A two-year national evaluation of integrated care pilots, commissioned by the DH, was carried out by Ernst & Young, RAND Europe and the University of Cambridge.
The study covered 16 pilot sites across England, which piloted different ways of integrating care between general practices, community nurses, hospitals and social services.
Pilot areas included Bournemouth and Poole, which ran a scheme to improve care in dementia; North Cornwall, which worked to improve mental healthcare; and Northumbria, which worked on COPD.
Despite staff satisfaction rising across the pilot areas with staff reporting higher levels of responsibility and breadth in their work, the evidence showed that patients saw no real improvement in their care.
A survey of 700 patients who were treated under the pilots found that they felt less involved in decisions about their care, less likely to see the nurse they preferred, less in control of their lives and less likely to have their preferences taken into account by social services or care workers.
The authors of the report said the results could be due to some pilots setting themselves challenges that were harder to deliver than anticipated.
‘We also speculate that some service users (especially older patients) were attached to the "pre-pilot" ways of delivering care, although we recognise this may change over time,’ the author added.
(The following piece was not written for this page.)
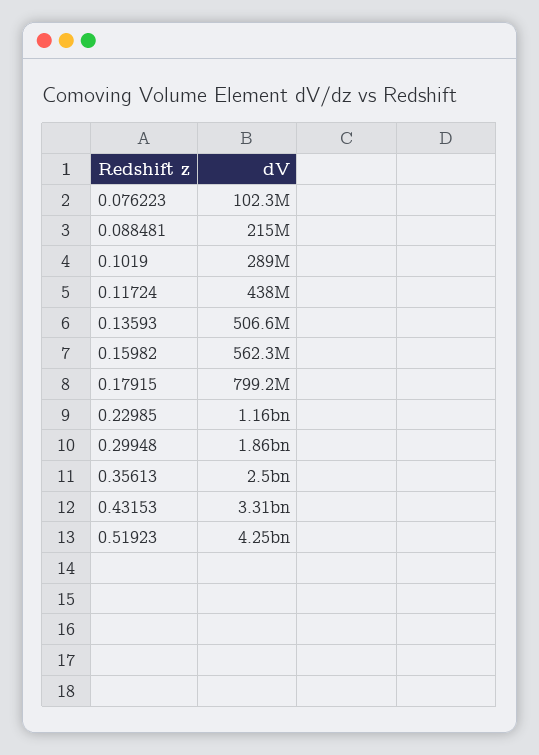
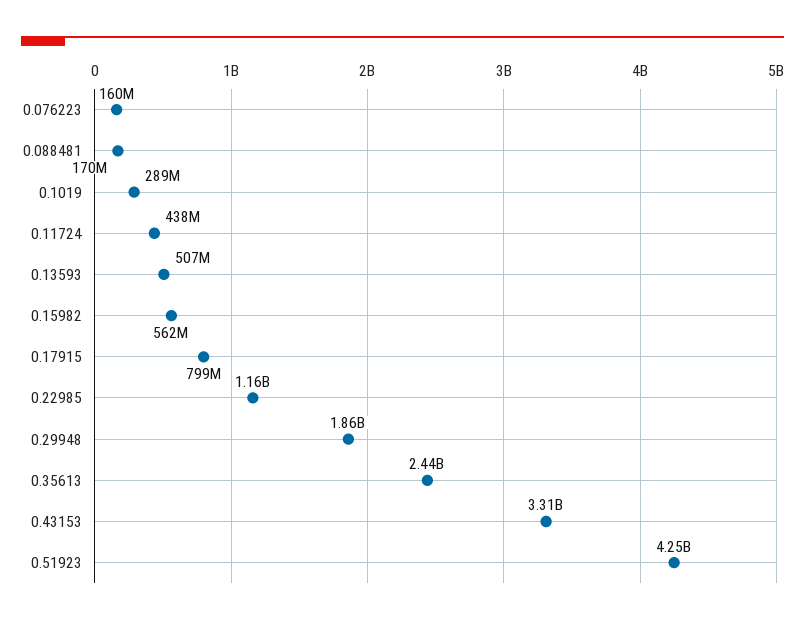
0.076223: 102300000 -> 160000000
0.088481: 215000000 -> 170000000
0.35613: 2500000000 -> 2440000000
Although patients did not report an improvement in their own care, 54% of staff taking part in the pilots said they believed their patient’s care had improved.
The research also found that the pilots did not reduce A&E admissions in the pilot areas. The study said: ‘In analyses of individual patients and matched controls we found a significant increase in emergency admissions in patients from pilot practices, most marked in case management sites.
Despite increasing emergency admissions, the study found that hospital care was needed less for patients of those pilots that focused on the introduction of intensive case management.
For patients in these areas, outpatient visits fell by 22% and planned admissions by 21%. Consequently, savings of 9% were made in the overall cost of hospital care.